** Opening Information block **

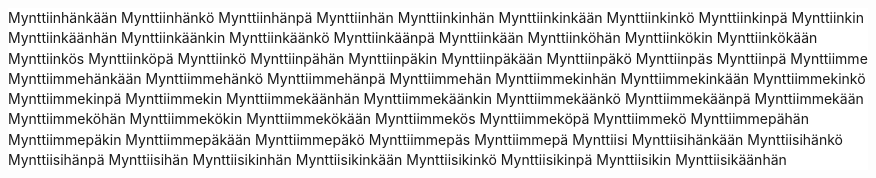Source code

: Mynttiinhänkään
Mynttiinhänkö
Mynttiinhänpä
Mynttiinhän
Mynttiinkinhän
Mynttiinkinkään
Mynttiinkinkö
Mynttiinkinpä
Mynttiinkin
Mynttiinkäänhän
Mynttiinkäänkin
Mynttiinkäänkö
Mynttiinkäänpä
Mynttiinkään
Mynttiinköhän
Mynttiinkökin
Mynttiinkökään
Mynttiinkös
Mynttiinköpä
Mynttiinkö
Mynttiinpähän
Mynttiinpäkin
Mynttiinpäkään
Mynttiinpäkö
Mynttiinpäs
Mynttiinpä
Mynttiimme
Mynttiimmehänkään
Mynttiimmehänkö
Mynttiimmehänpä
Mynttiimmehän
Mynttiimmekinhän
Mynttiimmekinkään
Mynttiimmekinkö
Mynttiimmekinpä
Mynttiimmekin
Mynttiimmekäänhän
Mynttiimmekäänkin
Mynttiimmekäänkö
Mynttiimmekäänpä
Mynttiimmekään
Mynttiimmeköhän
Mynttiimmekökin
Mynttiimmekökään
Mynttiimmekös
Mynttiimmeköpä
Mynttiimmekö
Mynttiimmepähän
Mynttiimmepäkin
Mynttiimmepäkään
Mynttiimmepäkö
Mynttiimmepäs
Mynttiimmepä
Mynttiisi
Mynttiisihänkään
Mynttiisihänkö
Mynttiisihänpä
Mynttiisihän
Mynttiisikinhän
Mynttiisikinkään
Mynttiisikinkö
Mynttiisikinpä
Mynttiisikin
Mynttiisikäänhän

** Closing Information block **

> What you need to do
Please transcribe each entry exactly and exclude any image it contains.

> Solution for this problem
Source code

: Mynttiinhänkään
Mynttiinhänkö
Mynttiinhänpä
Mynttiinhän
Mynttiinkinhän
Mynttiinkinkään
Mynttiinkinkö
Mynttiinkinpä
Mynttiinkin
Mynttiinkäänhän
Mynttiinkäänkin
Mynttiinkäänkö
Mynttiinkäänpä
Mynttiinkään
Mynttiinköhän
Mynttiinkökin
Mynttiinkökään
Mynttiinkös
Mynttiinköpä
Mynttiinkö
Mynttiinpähän
Mynttiinpäkin
Mynttiinpäkään
Mynttiinpäkö
Mynttiinpäs
Mynttiinpä
Mynttiimme
Mynttiimmehänkään
Mynttiimmehänkö
Mynttiimmehänpä
Mynttiimmehän
Mynttiimmekinhän
Mynttiimmekinkään
Mynttiimmekinkö
Mynttiimmekinpä
Mynttiimmekin
Mynttiimmekäänhän
Mynttiimmekäänkin
Mynttiimmekäänkö
Mynttiimmekäänpä
Mynttiimmekään
Mynttiimmeköhän
Mynttiimmekökin
Mynttiimmekökään
Mynttiimmekös
Mynttiimmeköpä
Mynttiimmekö
Mynttiimmepähän
Mynttiimmepäkin
Mynttiimmepäkään
Mynttiimmepäkö
Mynttiimmepäs
Mynttiimmepä
Mynttiisi
Mynttiisihänkään
Mynttiisihänkö
Mynttiisihänpä
Mynttiisihän
Mynttiisikinhän
Mynttiisikinkään
Mynttiisikinkö
Mynttiisikinpä
Mynttiisikin
Mynttiisikäänhän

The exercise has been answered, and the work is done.